Task details >> Reproduce verbatim every line of the material from the line containing "order: Asterales" through the last line, with both ends included. Omit the pictures from your output.

"""

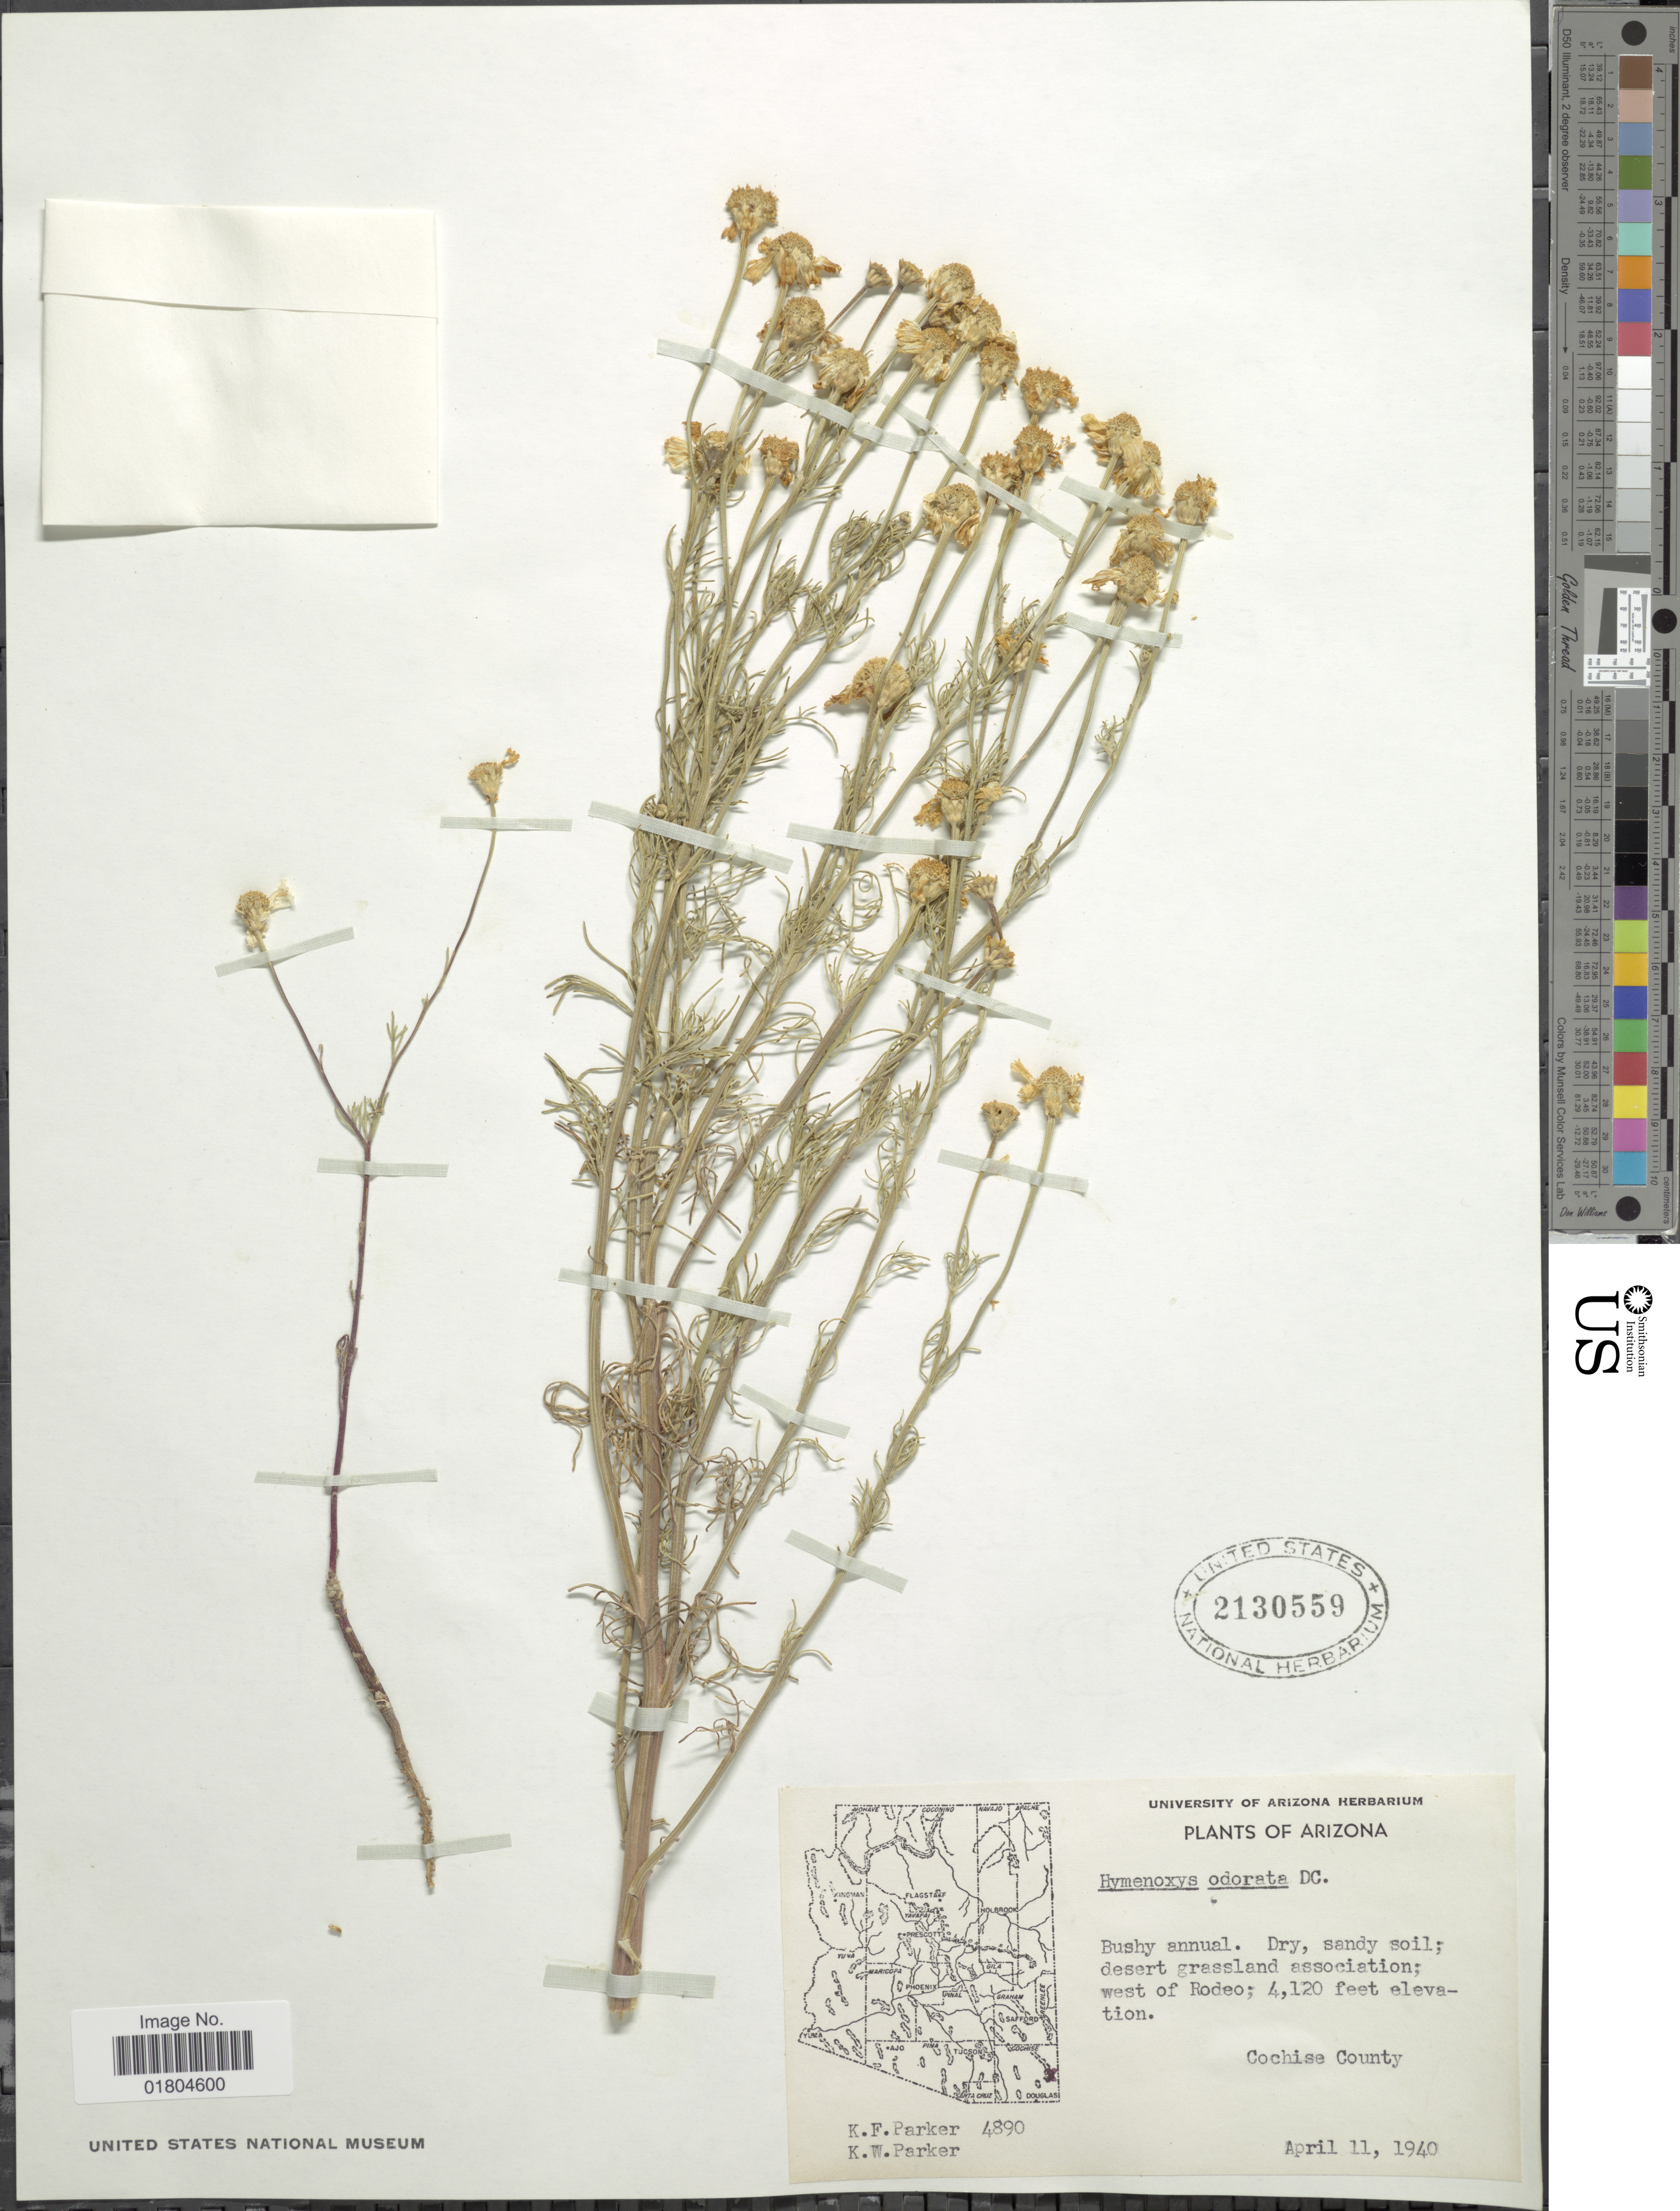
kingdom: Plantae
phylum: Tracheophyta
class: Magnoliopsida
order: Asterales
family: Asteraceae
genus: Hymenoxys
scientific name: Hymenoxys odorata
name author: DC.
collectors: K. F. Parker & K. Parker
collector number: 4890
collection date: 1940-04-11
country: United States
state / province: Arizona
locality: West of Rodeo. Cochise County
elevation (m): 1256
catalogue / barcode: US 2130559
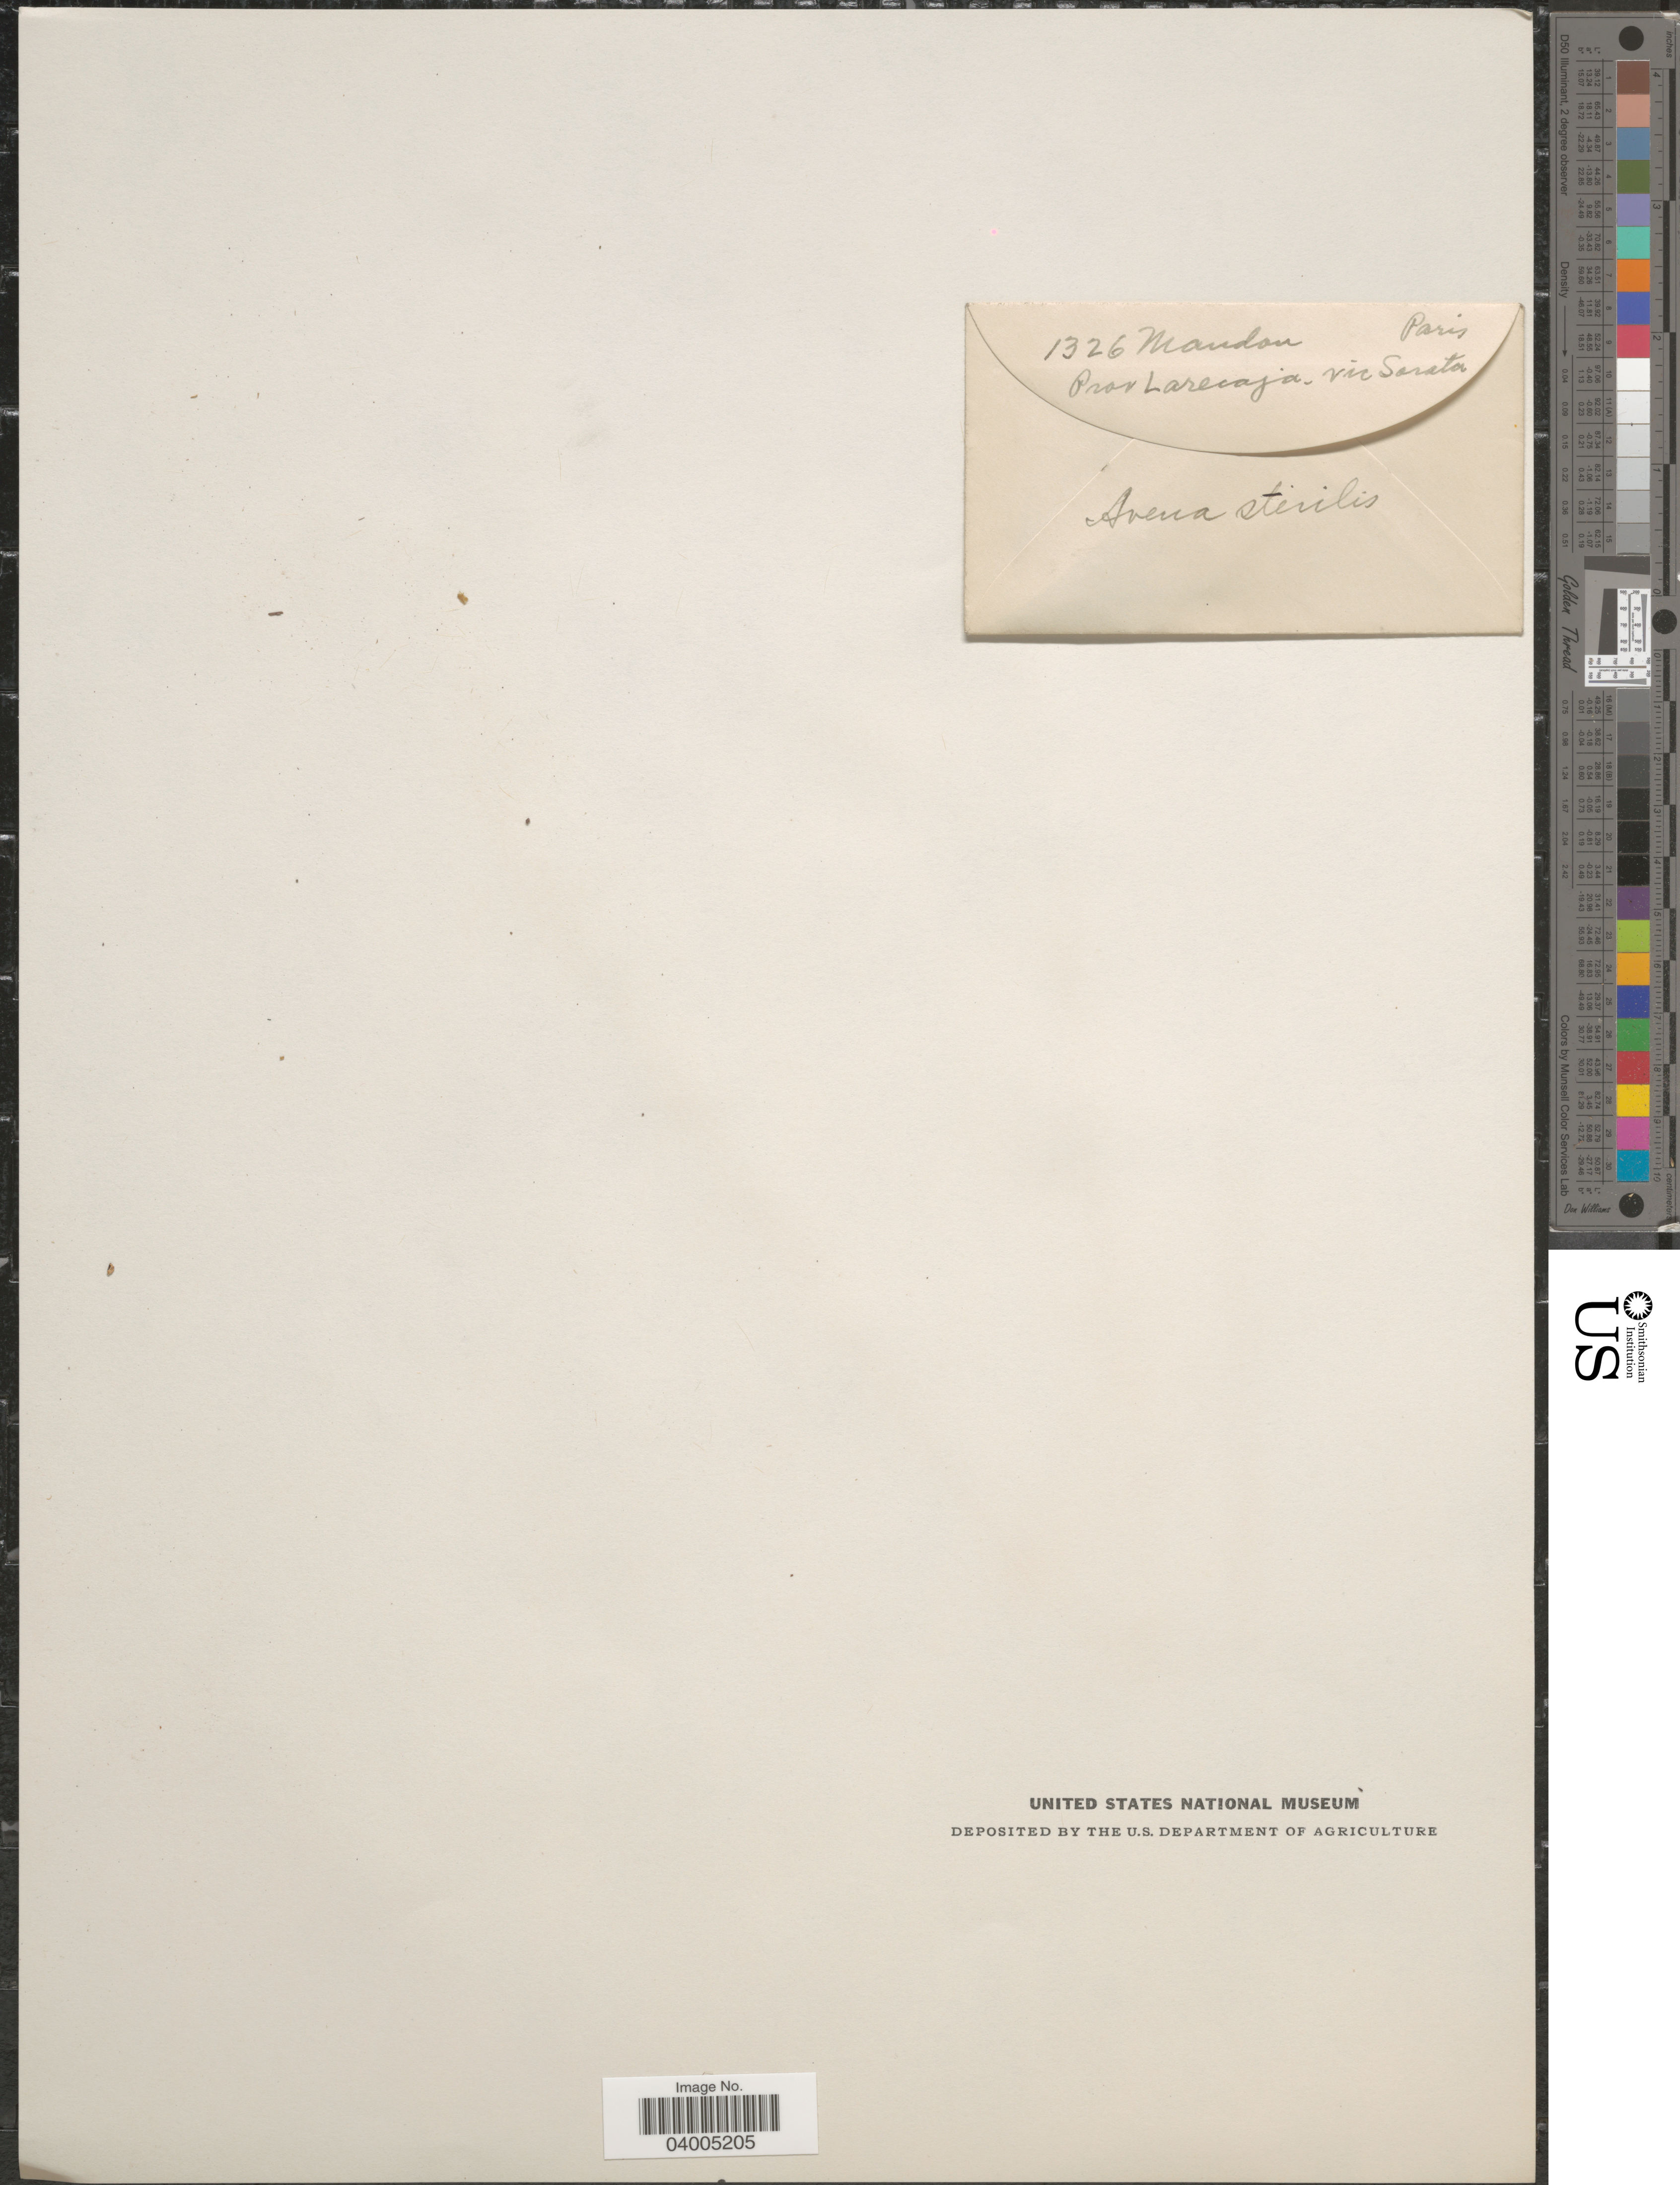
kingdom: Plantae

"""

Exercise output >>
order: Asterales
family: Asteraceae
genus: Hymenoxys
scientific name: Hymenoxys odorata
name author: DC.
collectors: K. F. Parker & K. Parker
collector number: 4890
collection date: 1940-04-11
country: United States
state / province: Arizona
locality: West of Rodeo. Cochise County
elevation (m): 1256
catalogue / barcode: US 2130559
kingdom: Plantae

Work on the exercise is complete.